We expect the forthcoming government Green Paper to throw this debate open and lead to tangible change for consumers, as both customers and members of the public. It should be an opportunity to hear people’s views on how businesses can better engage with their customers and tackle corporate governance.
At Which?, we will be making sure that consumers’ voices are heard and recognised as the cornerstone for good corporate governance as the government develops its strategy. Legislation already sets out the current rules for board directors, who have explicit responsibility for having regard to their customers, as well as other stakeholders, under section 172 of the Companies Act 2006.
And at Which? we see examples of good business practice every day. Over the past ten years, I've handed out awards to banks, such as First Direct, and supermarkets, such as Waitrose and Aldi, who deserve Which?'s praise because they listen to their customers, understand what they want and deliver it.
Change starts at the top with the right board culture. Board chairs should act on the prime minister’s call and make sure the consumer's voice is better heard.
Chairs, particularly of companies that receive government support or have a broader role in society, such as banks and train companies, should ensure that at a minimum they have a suitably qualified director who is responsible for ensuring the board hears the perspectives of consumers as a whole - taking a lead on this as directors take a lead on remuneration, risk and corporate social responsibility.
This is just one step that businesses can take to heal themselves. This is not just a matter of responsible capitalism for the sake of political correctness. There's good business sense to good board behaviour too.
But for those boardrooms that continue to ignore the letter and spirit of section 172, then more radical action must be taken. Shareholders and the government together must do more to hold chairs and directors to account.

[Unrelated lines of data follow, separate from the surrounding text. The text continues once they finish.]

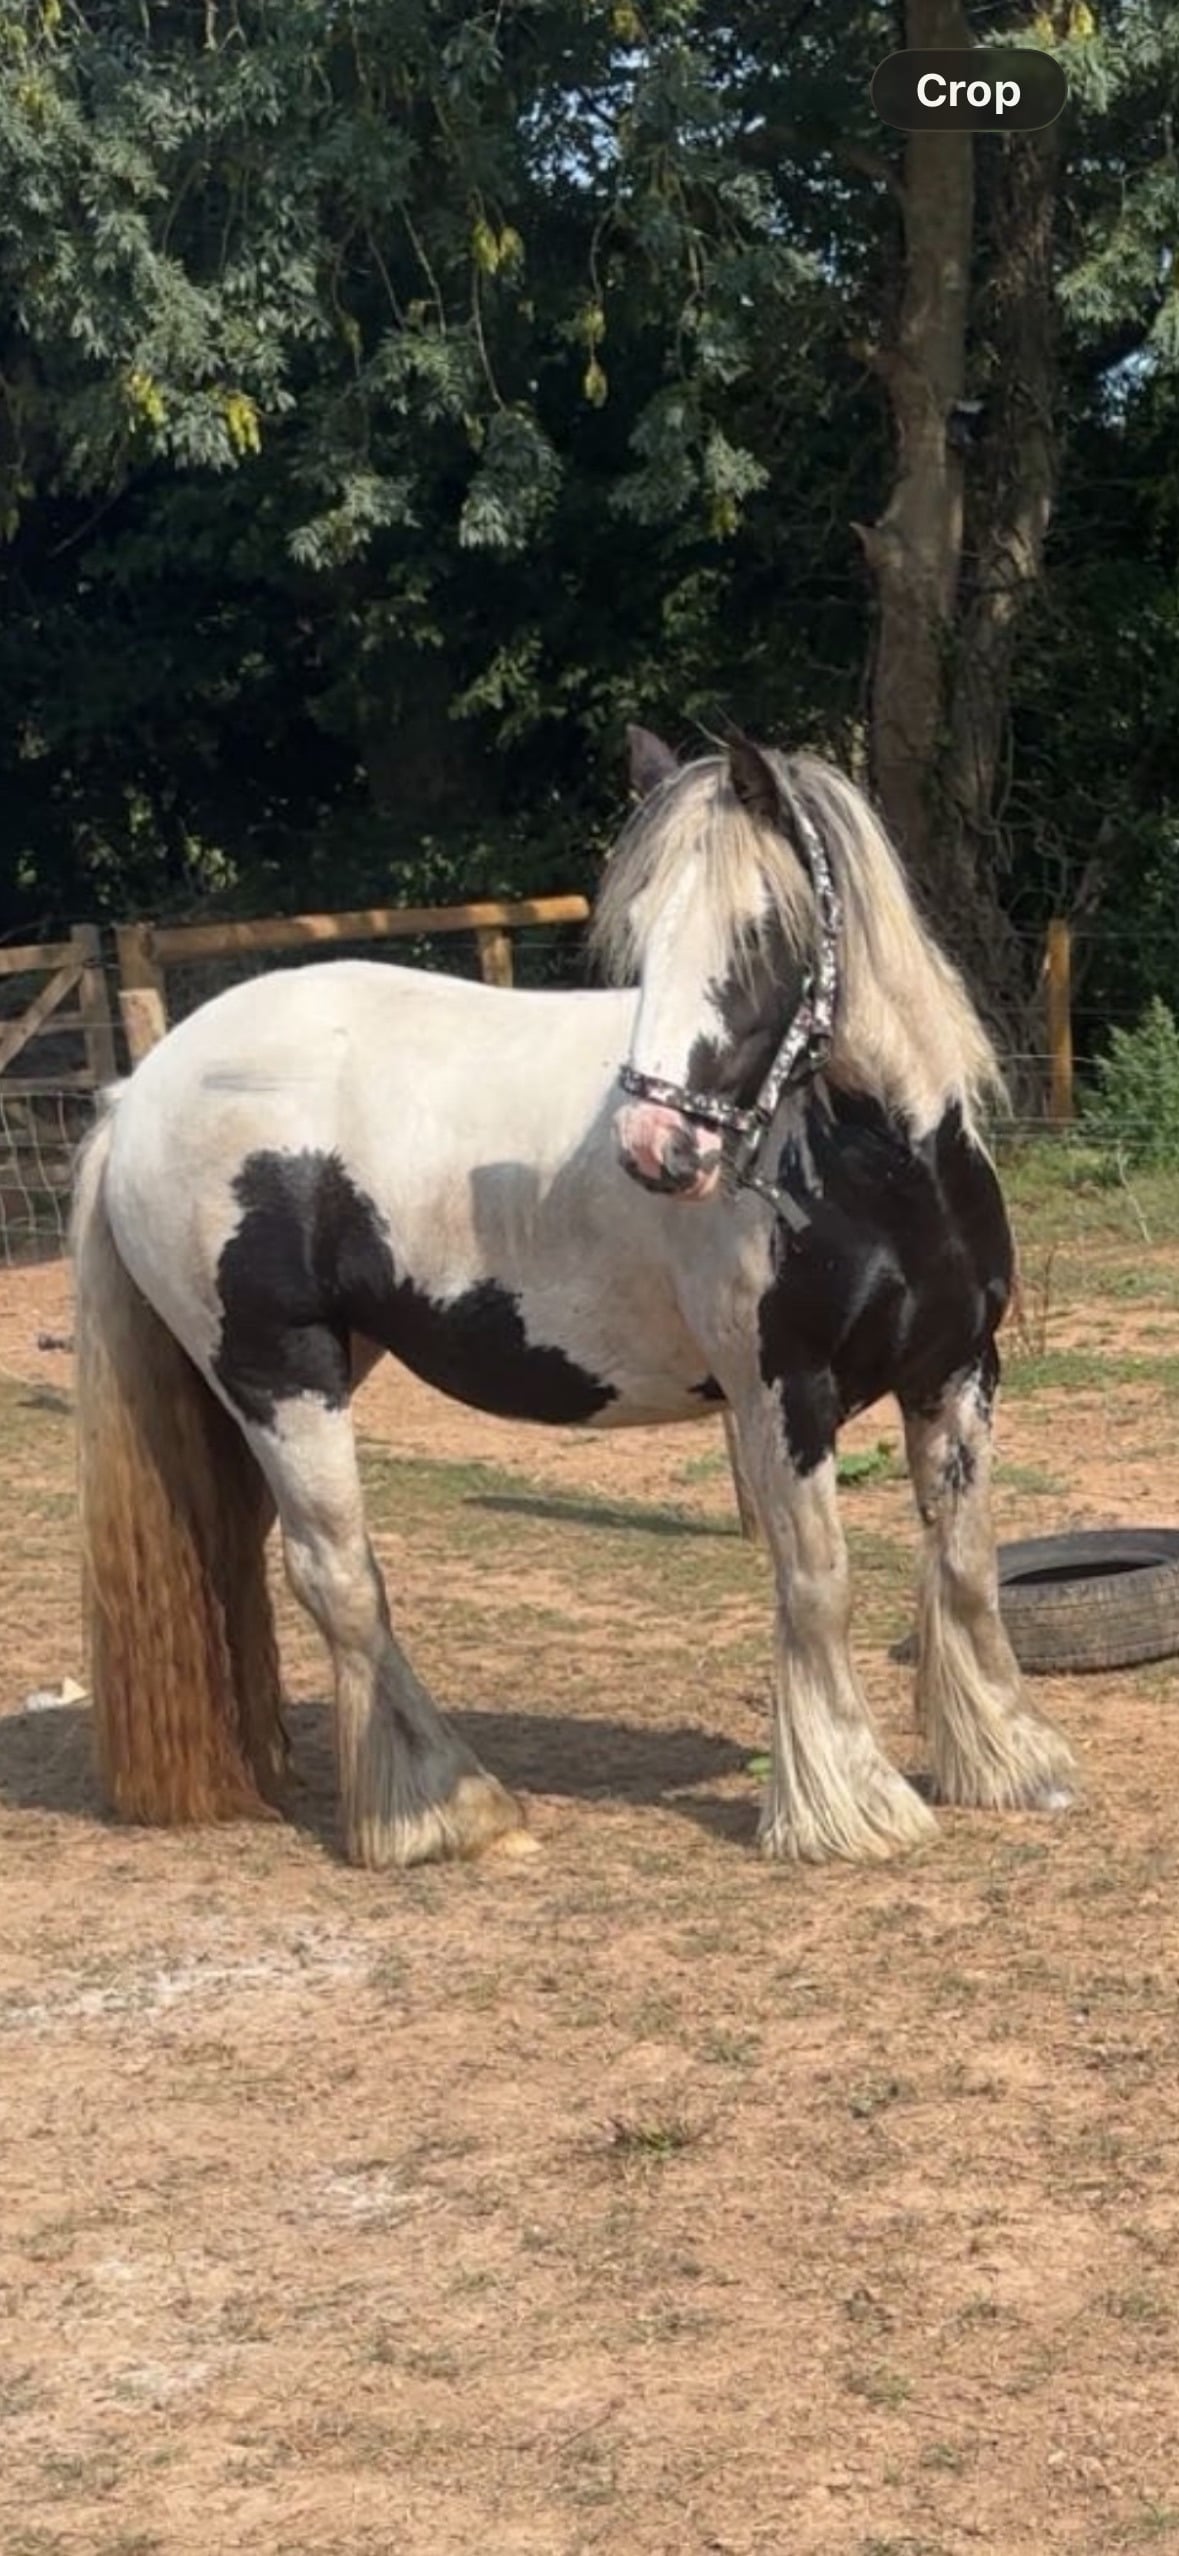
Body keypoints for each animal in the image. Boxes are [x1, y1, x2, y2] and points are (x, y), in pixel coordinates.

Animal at [71, 728, 1077, 1870]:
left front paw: (1006, 1762)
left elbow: (965, 1563)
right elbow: (817, 1583)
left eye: (762, 931)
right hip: (281, 1377)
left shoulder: (956, 1372)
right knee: (336, 1576)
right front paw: (849, 1808)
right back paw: (447, 1807)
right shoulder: (783, 1395)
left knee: (240, 1560)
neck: (879, 1175)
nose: (655, 1147)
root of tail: (140, 1090)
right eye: (639, 937)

The government has a great opportunity to seize here - to change corporate culture from the top and use the Green Paper to gauge how section 172 of the Companies Act should be reformed.
But the gauntlet has been thrown down to businesses to act immediately by listening to and delivering what customers want, to remember that running a business is a responsibility. Let's hope boards across the country are ready to pick it up.
Peter Vicary-Smith is the chief executive of Which?, brand name of the Consumer Association, a charity that promotes informed consumer choice.